C’est du moins le cas de Marcos et de sa femme que tout oppose à Anna, et c’est cette opposition qui semble être le moteur du film. Marcos est un indien pauvre, laid, âgé, apathique. Anna est une jeune fille blanche, belle, riche et pleine de vie. Ces deux êtres que rien ne devrait réunir finiront par faire l’amour ensemble et par se détruire mutuellement.
Le filme s’ouvre et se termine d’ailleurs par une scène de fellation explicite et douce entre eux, qui s’apparente à une réalité fantasmée. Carlos Reygadas filme ses scènes de sexe de manière frontale, à la manière d’un Larry Clark qui serait fasciné par la trivialité, pour ne pas dire la laideur du quotidien et de la pauvreté, quelle soit matérielle ou intellectuelle. Que ce soit lors d’une scène d’amour entre deux obèses ou quand Marcos urine dans son pantalon avant son déchainement de violence, le réalisateur semble vouloir coute que coute nous mettre face à une certaine réalité.

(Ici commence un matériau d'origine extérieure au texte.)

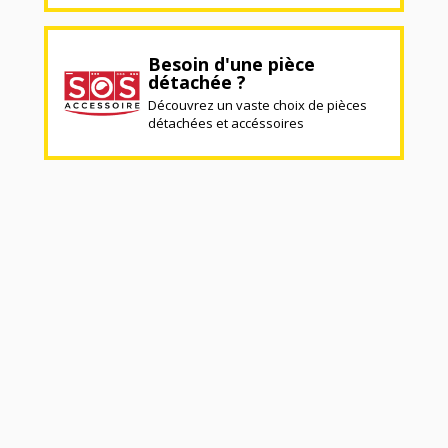
Besoin d'une pièce
détachée ?
Découvrez un vaste choix de pièces
détachées et accéssoires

Malgré la présence impressionnante de l’ensemble des acteurs, la beauté, la jeunesse et le naturel d’Anapola Mushkadiz qui interprète Anna face au mutisme du couple interprété par Bertha Ruiz et Marcos Hernandez, force est de constater que l’on sent passer les une heure trente du film. On a du mal à voir où veut en venir le réalisateur, l’ennui prenant souvent le pas sur la poésie.
Il n’en reste pas moins que Batalla en el cielo est un film suffisamment atypique, osé et en marge de la plupart des productions actuelles pour nous interpeller. Dommage que ce soit l’incompréhension et un imperceptible sentiment d’ennui qui prennent souvent le pas sur l’intérêt qu’aurait pu susciter un tel projet.